- **ARBEITSAUFTRAG A**
Stimmen diese drei Aussagen mit dem Textauszug über das Seebad Misdroy überein? Gib bei jeder Ja oder Nein an und zitiere wörtlich die Stelle, die das entscheidet: (i) Die Insel Wollin liegt zwischen Swine und Dievenow. (ii) Die Kirche wurde in den 1880er Jahren gebaut. (iii) Das Kurhaus hat seinen alten Charme verloren.
- **ARBEITSAUFTRAG B**
Nach den Plänen welches Baumeisters wurde laut dem Textauszug über Misdroy die Kirche gebaut?
- **ARBEITSAUFTRAG C**
Schreib den Textauszug über das Seebad Misdroy nach seinem letzten Satz weiter.

- **TEXTAUSZUG**
Zwischen Tradition und Moderne

Misdroys Bausubstanz mit der historischen Bäderarchitektur verleiht dem Seebad das Gesicht

Thorsten Seegert
02.05.2024

Zwischen Swine und Dievenow liegt die Insel Wollin. Einst von Usedom aus mit Fähren erreichbar, ist sie nun sogar durch einen Tunnel mit der Schwesterinsel verbunden. Das erleichtert auch die Anfahrt nach Misdroy, das eines der bekanntesten pommerschen Seebäder ist. Der Berliner Autor Edwin Müller umschrieb dessen Lage einst so: „... umschlossen von den Abhängen einer bewaldeten Hügelkette, die bei den Lebbiner Bergen am Haff beginnt, und sich über Misdroy hinaus am ganzen nördlichen Küstensaume der Insel hart am Meeresstrande hinzieht.“

Wer heute in das Zentrum des Seebades fährt, wird vor allem auf die vielen Parkplätze aufmerksam, die schon vorab zur Ausfahrt auffordern. Da die Saison jedoch gerade beginnt, konnten wir ganz ohne Sorge bis zum Kurpark des Seebades fahren. Von dort führte uns nun der Weg zunächst in Richtung des Kurhauses, das bis heute nichts von seinem alten Charme eingebüßt hat. Ein Blick zurück lässt auch die Kirche in der Ferne erkennen. Der markante Ziegelbau wurde in den 1860er Jahren nach Plänen des Baumeisters Friedrich August Stüler (1800–1865) auf der Königshöhe errichtet.

- **BEREITGESTELLTES MATERIAL**
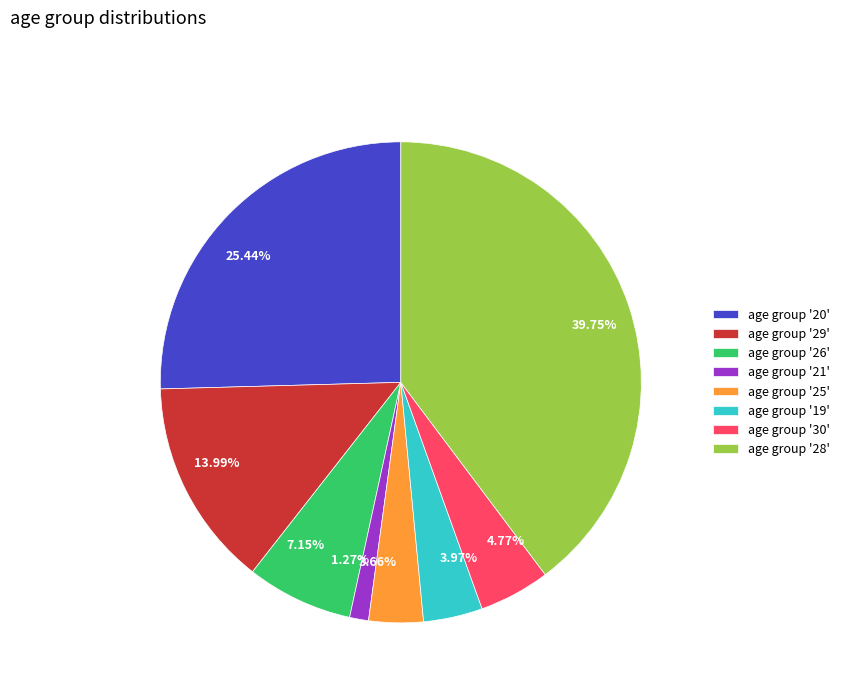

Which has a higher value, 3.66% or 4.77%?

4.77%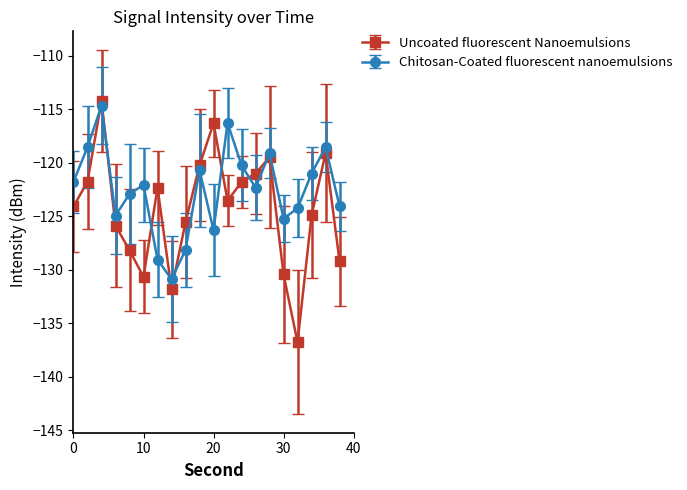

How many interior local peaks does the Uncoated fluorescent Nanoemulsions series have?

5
* * *
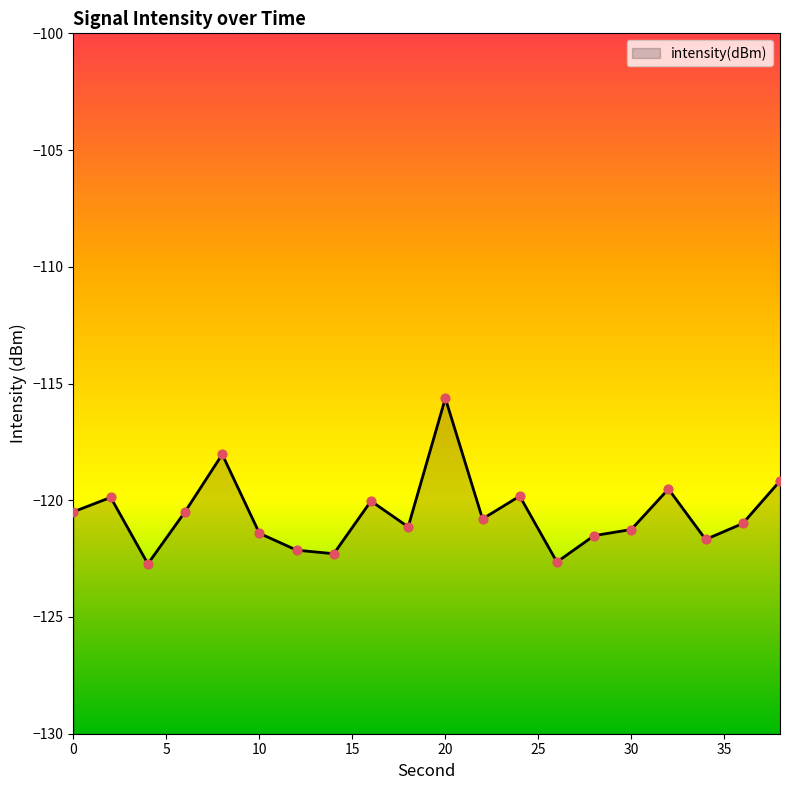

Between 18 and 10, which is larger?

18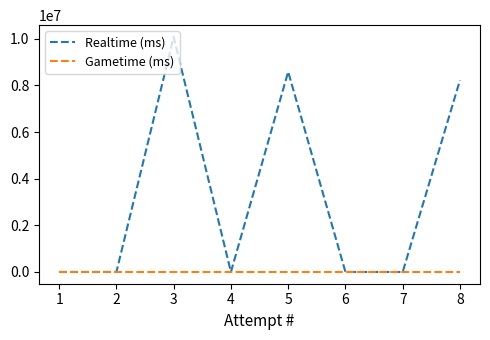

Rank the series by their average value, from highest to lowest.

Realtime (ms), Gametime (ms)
==
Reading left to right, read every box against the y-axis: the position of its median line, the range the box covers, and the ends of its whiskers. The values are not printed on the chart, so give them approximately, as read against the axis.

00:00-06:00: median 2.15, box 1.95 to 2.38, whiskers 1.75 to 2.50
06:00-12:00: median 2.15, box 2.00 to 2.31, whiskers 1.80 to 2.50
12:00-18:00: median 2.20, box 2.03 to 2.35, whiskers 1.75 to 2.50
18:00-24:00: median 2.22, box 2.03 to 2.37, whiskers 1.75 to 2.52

- **ANTWORT A**
(i) Ja: „Zwischen Swine und Dievenow liegt die Insel Wollin.“
(ii) Nein: „Der markante Ziegelbau wurde in den 1860er Jahren nach Plänen des Baumeisters Friedrich August Stüler (1800–1865) auf der Königshöhe errichtet.“
(iii) Nein: „das bis heute nichts von seinem alten Charme eingebüßt hat“

- **ANTWORT B**
Nach den Plänen von Friedrich August Stüler (1800–1865).

- **ANTWORT C**
Überhaupt die Rückblicke – sie lohnen sich auch bei Misdroy, denn hier gibt es einige geographische Besonderheiten zu betrachten. Einst ging von der Stadt Wollin aus ein Weg zur Swinemündung. An der Stelle des einzigen Überganges zur Halbinsel Pritter befand sich der sogenannte „Alte Krug“, eine Gastwirtschaft, die lange Zeit im Besitz der jeweiligen Landesherren war. Hier wurde nun ein Ort angelegt, dessen Einwohner im Wesentlichen von der Fischerei lebten. Zudem hielten sie Bienen. Allerdings findet der Ort erst 1554 als „Misdroige“ seine Ersterwähnung. Neben dem Krug und den Bauern Karsten Schmedt und Paul Tepelke gab es nur noch sechs Untertanen der kirchlichen Propstei Cammin, die auch „Prawester“ oder „Propsteier“ genannt wurden.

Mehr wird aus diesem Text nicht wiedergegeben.